_EXERCISE GOAL_. According to the introduction on liver cancer treatment, what median progression-free survival did the TACTICS trial report for TACE plus sorafenib compared with TACE alone?
** PASSAGE SHOWN follows **
Introduction

Hepatocellular carcinoma (HCC) is the most common primary liver cancer and the second most frequent cause of cancer death worldwide1. Because of the occult symptoms of HCC, most patients are intermediate or advanced and unresectable when diagnosed2. For unresectable HCC, transarterial chemoembolization (TACE) and systemic treatment are recommended as the most commonly used therapeutic methods1.

TACE has become the standard of care for intermediate HCC, and it is also widely used in advanced HCC3,4. The efficacy and safety of TACE in the treatment of HCC has been supported by many meta‐analyses of randomized controlled trials5,6. The mechanism of TACE was the embolization of the tumor-feeding blood vessels and then the intra-arterial infusion of a cytotoxic agent, which resulted in strong cytotoxic and local hypoxia and ischemic necrosis targeted to the tumor1. This change in the local environment can lead to the activation of hypoxia-inducible factors (HIFs) and increased levels of vascular endothelial growth factor (VEGF), which could increase the efficacy of tyrosine-kinase inhibitors (TKIs) such as sorafenib and lenvatinib7,8. The TACTICS trial showed that TACE plus sorafenib significantly improved progression-free survival (PFS) (25.2 vs. 13.5 months; p = 0.006) and median time to untreatable (unTACEable) progression (26.7 vs. 20.6 months; p = 0.02) compared with TACE alone in patients with unresectable HCC9. Furthermore, lenvatinib, which was noninferior to sorafenib as validated in a phase III noninferiority trial, plus TACE has been confirmed to be more effective than lenvatinib monotherapy in improving the survival of advanced HCC patients with well-tolerated safety10,11,12,13. For those reasons, the combination of TACE and TKIs such as lenvatinib is currently widely used in clinical practice.

Programmed death receptor-1 (PD-1) inhibitors are key immunosuppressive transmembrane proteins expressed on the surface of T cells14. PD-1 inhibitors can bind to programmed death-ligand 1 (PD-L1), which is expressed in cancer cells, inhibit the function of T cells and reduce the tumor killing effect15. PD-1 inhibitors have been recognized as an effective antitumor therapy in the systemic treatment of advanced HCC16. Moreover, recent studies have shown that the combination of PD-1 inhibitors on the basis of TACE and lenvatinib may be the most promising combined treatment strategy for HCC. Since there is no high-level evidence supporting its validity, it is often questioned. Therefore, the primary purpose of our study was to explore whether PD-1 inhibitors would improve the prognosis of unresectable HCC treated with TACE plus lenvatinib.
** End of PASSAGE SHOWN **
** DATA EXTRACT follows **
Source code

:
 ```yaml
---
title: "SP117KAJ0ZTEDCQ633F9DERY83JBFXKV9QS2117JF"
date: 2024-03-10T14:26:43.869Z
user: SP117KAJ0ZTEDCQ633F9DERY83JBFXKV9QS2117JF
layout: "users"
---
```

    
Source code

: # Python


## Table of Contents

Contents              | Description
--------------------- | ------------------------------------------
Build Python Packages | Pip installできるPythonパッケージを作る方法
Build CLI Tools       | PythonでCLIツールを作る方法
** End of DATA EXTRACT **
_PROBLEM SOLUTION_. 25.2 months with TACE plus sorafenib versus 13.5 months with TACE alone (p = 0.006).